Michael Chernishov* 1945
Soviet and American artist, painter, graphic artist, author of performances and installations. He studied at the Zagorsk Art and Industrial College, then at the Moscow State University at the Department of Theory and History of Art. In the 1960s, he was close to Mikhail Roginsky, participated in the exhibition “Pop Art in the USSR” (1964). Then he became close to Vyacheslav Koleychuk and began to study pure geometric abstraction.

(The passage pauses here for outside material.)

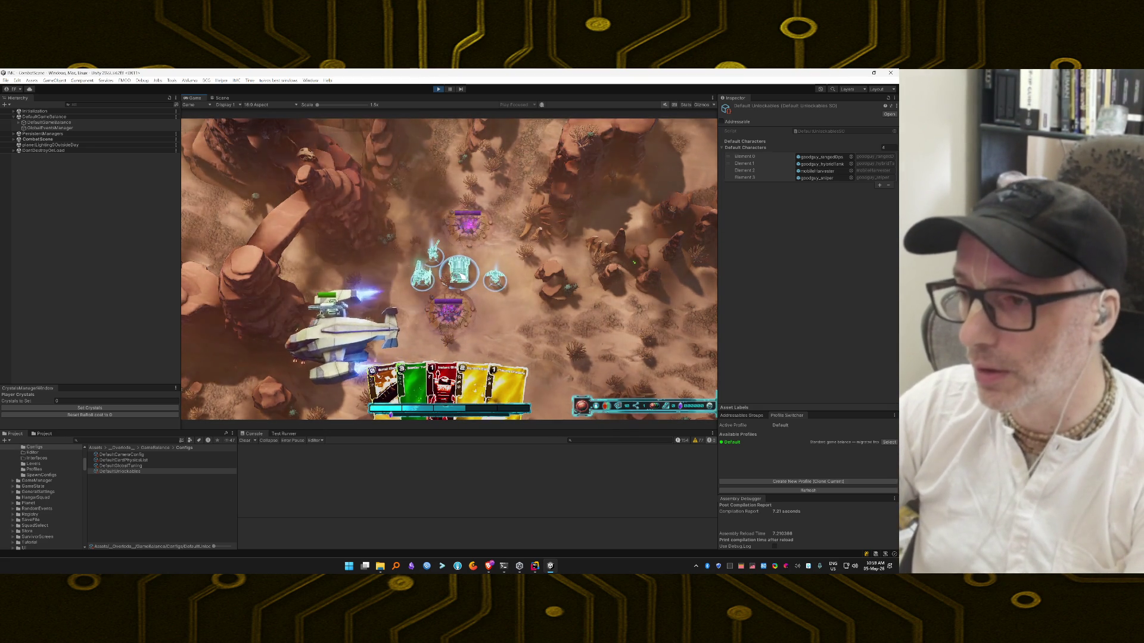
Step: Enable invincibility in the debug panel and add Landmines++ and Battle Banner++ to the hand
key("grave")
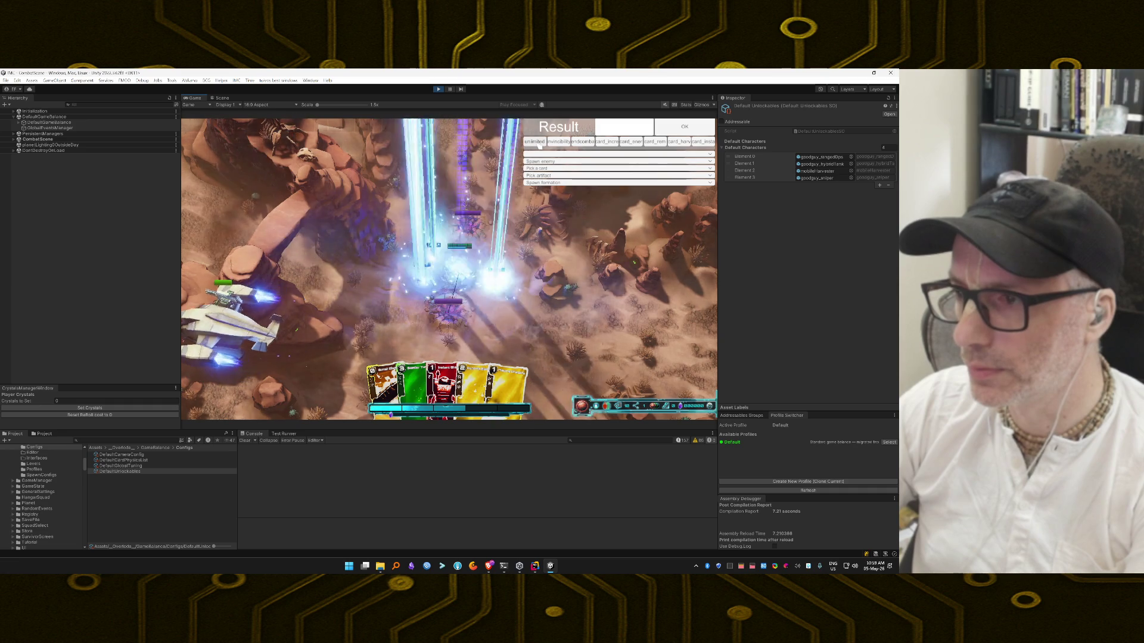
left_click(559, 142)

In 1961, the artist finds a theme that he is still developing: doubling, or, as he puts it, “shifting the symmetry to the edge of the sheet plane in a ratio of 1:2 for each subsequent element.” To present to the public abstract works made in accordance with this principle, he was allowed temporary relief in the art policy of the Soviet Union after the Bulldozer exhibition: artists were granted the right to briefly exhibit their works in the open air. In 1976 Michael Chernishov and Boris Bich held a small exhibition “Doubling” (with elements of land art and performance) in the Vorontsov Park in Moscow. In 1978 the Tsaritsyno Park hosted the exhibition “Doubling II”, which was attended by five artists, including Chernishov.
The artist’s interest in drawing, typography, and pictographs, which has persisted since the 1960s is reflected in another important motif of his painting – images of airplanes.

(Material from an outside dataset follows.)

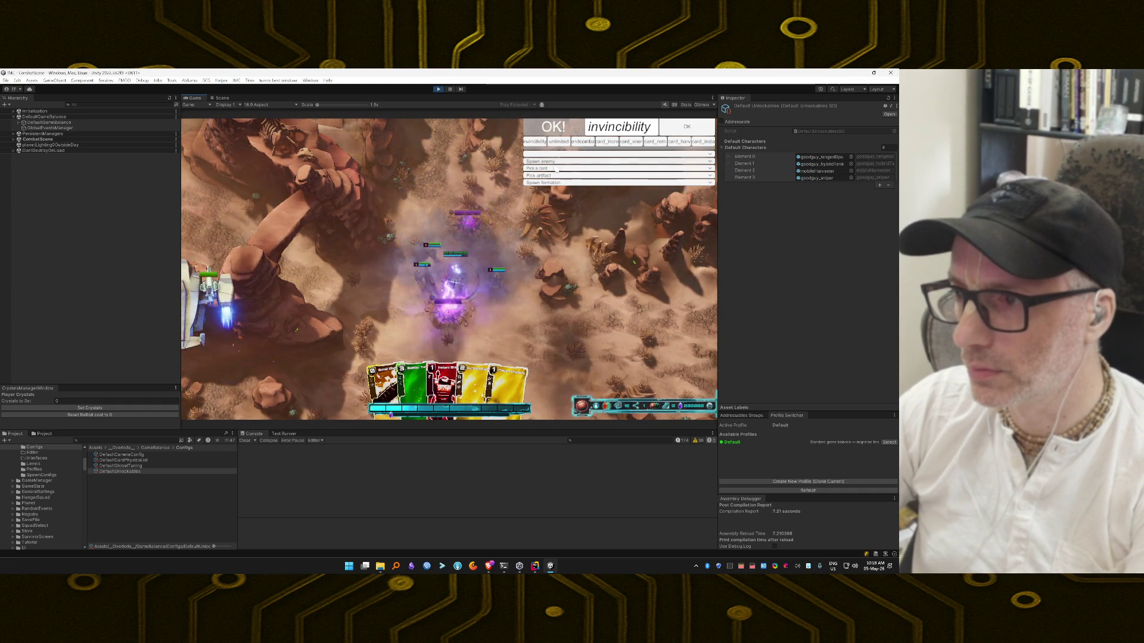
left_click(573, 168)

In 1978 the first retrospective of Michael Chernishov was held in the City Committee of Graphics. In 1980 he emigrated from the USSR. Since 1981 he has lived in the United States. Author of the book “Moscow 1961-67” (New York, 1987). The artist’s works are in the collections of the State Tretyakov Gallery, the Russian Museum, The National Center for Contemporary Art and other museums.